> _Assignment_
When copying the entries below, leave out every picture and keep the rest exact.

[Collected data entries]
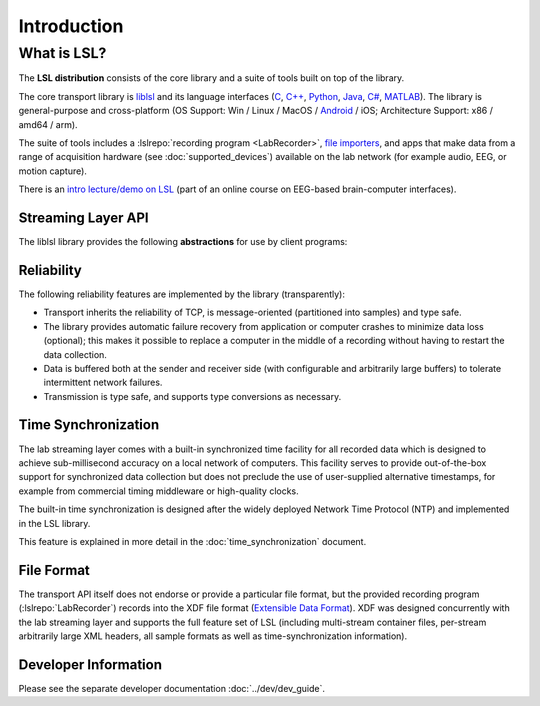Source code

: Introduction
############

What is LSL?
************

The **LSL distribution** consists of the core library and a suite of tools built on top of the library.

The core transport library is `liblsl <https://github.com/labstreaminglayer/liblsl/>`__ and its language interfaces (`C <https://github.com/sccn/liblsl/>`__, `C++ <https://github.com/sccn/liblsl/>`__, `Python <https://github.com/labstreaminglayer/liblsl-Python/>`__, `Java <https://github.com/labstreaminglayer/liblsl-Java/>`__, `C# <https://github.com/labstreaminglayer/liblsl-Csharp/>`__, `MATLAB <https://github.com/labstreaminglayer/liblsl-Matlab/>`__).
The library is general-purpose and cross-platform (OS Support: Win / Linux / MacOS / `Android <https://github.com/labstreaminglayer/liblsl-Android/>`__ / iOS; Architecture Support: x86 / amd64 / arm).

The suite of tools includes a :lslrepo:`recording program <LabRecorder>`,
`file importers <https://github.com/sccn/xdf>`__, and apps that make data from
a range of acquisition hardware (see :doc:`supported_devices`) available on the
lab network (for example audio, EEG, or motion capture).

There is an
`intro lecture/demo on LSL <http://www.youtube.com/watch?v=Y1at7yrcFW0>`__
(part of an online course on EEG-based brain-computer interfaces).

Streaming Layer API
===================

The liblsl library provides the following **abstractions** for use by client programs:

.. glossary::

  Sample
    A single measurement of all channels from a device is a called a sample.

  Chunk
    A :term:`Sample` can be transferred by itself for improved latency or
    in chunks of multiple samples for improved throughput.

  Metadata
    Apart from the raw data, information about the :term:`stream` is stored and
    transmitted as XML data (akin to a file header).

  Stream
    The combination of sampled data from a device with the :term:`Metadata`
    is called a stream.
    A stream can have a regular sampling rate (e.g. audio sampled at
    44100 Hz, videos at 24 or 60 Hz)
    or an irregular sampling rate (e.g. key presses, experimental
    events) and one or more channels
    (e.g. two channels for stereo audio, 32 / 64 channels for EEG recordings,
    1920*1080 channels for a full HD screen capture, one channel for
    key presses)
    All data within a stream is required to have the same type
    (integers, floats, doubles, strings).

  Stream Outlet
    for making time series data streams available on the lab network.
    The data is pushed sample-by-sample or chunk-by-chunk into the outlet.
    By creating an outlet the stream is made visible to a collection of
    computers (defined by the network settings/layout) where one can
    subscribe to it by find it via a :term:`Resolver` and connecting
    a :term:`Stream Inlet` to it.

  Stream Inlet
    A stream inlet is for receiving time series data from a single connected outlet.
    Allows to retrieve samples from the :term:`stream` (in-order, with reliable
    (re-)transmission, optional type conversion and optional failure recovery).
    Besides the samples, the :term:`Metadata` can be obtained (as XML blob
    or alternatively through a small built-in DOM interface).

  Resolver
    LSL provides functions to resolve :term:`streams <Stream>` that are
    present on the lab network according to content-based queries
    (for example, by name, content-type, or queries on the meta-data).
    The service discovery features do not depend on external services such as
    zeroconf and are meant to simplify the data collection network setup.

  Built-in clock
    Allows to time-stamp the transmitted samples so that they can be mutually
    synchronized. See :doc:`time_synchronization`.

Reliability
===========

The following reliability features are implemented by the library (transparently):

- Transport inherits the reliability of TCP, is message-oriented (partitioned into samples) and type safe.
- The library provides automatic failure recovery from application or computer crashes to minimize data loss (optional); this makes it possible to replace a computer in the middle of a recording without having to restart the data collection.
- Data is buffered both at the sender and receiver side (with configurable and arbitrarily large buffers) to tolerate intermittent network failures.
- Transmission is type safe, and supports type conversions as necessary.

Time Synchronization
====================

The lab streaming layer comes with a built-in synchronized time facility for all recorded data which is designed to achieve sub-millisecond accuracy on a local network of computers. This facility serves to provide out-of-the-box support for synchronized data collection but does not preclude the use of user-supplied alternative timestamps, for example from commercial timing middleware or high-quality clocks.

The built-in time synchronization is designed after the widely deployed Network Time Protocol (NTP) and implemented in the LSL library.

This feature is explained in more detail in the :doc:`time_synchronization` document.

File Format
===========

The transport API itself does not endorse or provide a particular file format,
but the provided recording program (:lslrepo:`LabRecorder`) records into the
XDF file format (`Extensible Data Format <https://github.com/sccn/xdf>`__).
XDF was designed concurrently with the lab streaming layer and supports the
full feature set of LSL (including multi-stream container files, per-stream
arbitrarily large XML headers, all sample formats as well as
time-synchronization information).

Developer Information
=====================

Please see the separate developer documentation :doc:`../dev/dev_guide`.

> _Answer to the problem_
Source code

: Introduction
############

What is LSL?
************

The **LSL distribution** consists of the core library and a suite of tools built on top of the library.

The core transport library is `liblsl <https://github.com/labstreaminglayer/liblsl/>`__ and its language interfaces (`C <https://github.com/sccn/liblsl/>`__, `C++ <https://github.com/sccn/liblsl/>`__, `Python <https://github.com/labstreaminglayer/liblsl-Python/>`__, `Java <https://github.com/labstreaminglayer/liblsl-Java/>`__, `C# <https://github.com/labstreaminglayer/liblsl-Csharp/>`__, `MATLAB <https://github.com/labstreaminglayer/liblsl-Matlab/>`__).
The library is general-purpose and cross-platform (OS Support: Win / Linux / MacOS / `Android <https://github.com/labstreaminglayer/liblsl-Android/>`__ / iOS; Architecture Support: x86 / amd64 / arm).

The suite of tools includes a :lslrepo:`recording program <LabRecorder>`,
`file importers <https://github.com/sccn/xdf>`__, and apps that make data from
a range of acquisition hardware (see :doc:`supported_devices`) available on the
lab network (for example audio, EEG, or motion capture).

There is an
`intro lecture/demo on LSL <http://www.youtube.com/watch?v=Y1at7yrcFW0>`__
(part of an online course on EEG-based brain-computer interfaces).

Streaming Layer API
===================

The liblsl library provides the following **abstractions** for use by client programs:

.. glossary::

  Sample
    A single measurement of all channels from a device is a called a sample.

  Chunk
    A :term:`Sample` can be transferred by itself for improved latency or
    in chunks of multiple samples for improved throughput.

  Metadata
    Apart from the raw data, information about the :term:`stream` is stored and
    transmitted as XML data (akin to a file header).

  Stream
    The combination of sampled data from a device with the :term:`Metadata`
    is called a stream.
    A stream can have a regular sampling rate (e.g. audio sampled at
    44100 Hz, videos at 24 or 60 Hz)
    or an irregular sampling rate (e.g. key presses, experimental
    events) and one or more channels
    (e.g. two channels for stereo audio, 32 / 64 channels for EEG recordings,
    1920*1080 channels for a full HD screen capture, one channel for
    key presses)
    All data within a stream is required to have the same type
    (integers, floats, doubles, strings).

  Stream Outlet
    for making time series data streams available on the lab network.
    The data is pushed sample-by-sample or chunk-by-chunk into the outlet.
    By creating an outlet the stream is made visible to a collection of
    computers (defined by the network settings/layout) where one can
    subscribe to it by find it via a :term:`Resolver` and connecting
    a :term:`Stream Inlet` to it.

  Stream Inlet
    A stream inlet is for receiving time series data from a single connected outlet.
    Allows to retrieve samples from the :term:`stream` (in-order, with reliable
    (re-)transmission, optional type conversion and optional failure recovery).
    Besides the samples, the :term:`Metadata` can be obtained (as XML blob
    or alternatively through a small built-in DOM interface).

  Resolver
    LSL provides functions to resolve :term:`streams <Stream>` that are
    present on the lab network according to content-based queries
    (for example, by name, content-type, or queries on the meta-data).
    The service discovery features do not depend on external services such as
    zeroconf and are meant to simplify the data collection network setup.

  Built-in clock
    Allows to time-stamp the transmitted samples so that they can be mutually
    synchronized. See :doc:`time_synchronization`.

Reliability
===========

The following reliability features are implemented by the library (transparently):

- Transport inherits the reliability of TCP, is message-oriented (partitioned into samples) and type safe.
- The library provides automatic failure recovery from application or computer crashes to minimize data loss (optional); this makes it possible to replace a computer in the middle of a recording without having to restart the data collection.
- Data is buffered both at the sender and receiver side (with configurable and arbitrarily large buffers) to tolerate intermittent network failures.
- Transmission is type safe, and supports type conversions as necessary.

Time Synchronization
====================

The lab streaming layer comes with a built-in synchronized time facility for all recorded data which is designed to achieve sub-millisecond accuracy on a local network of computers. This facility serves to provide out-of-the-box support for synchronized data collection but does not preclude the use of user-supplied alternative timestamps, for example from commercial timing middleware or high-quality clocks.

The built-in time synchronization is designed after the widely deployed Network Time Protocol (NTP) and implemented in the LSL library.

This feature is explained in more detail in the :doc:`time_synchronization` document.

File Format
===========

The transport API itself does not endorse or provide a particular file format,
but the provided recording program (:lslrepo:`LabRecorder`) records into the
XDF file format (`Extensible Data Format <https://github.com/sccn/xdf>`__).
XDF was designed concurrently with the lab streaming layer and supports the
full feature set of LSL (including multi-stream container files, per-stream
arbitrarily large XML headers, all sample formats as well as
time-synchronization information).

Developer Information
=====================

Please see the separate developer documentation :doc:`../dev/dev_guide`.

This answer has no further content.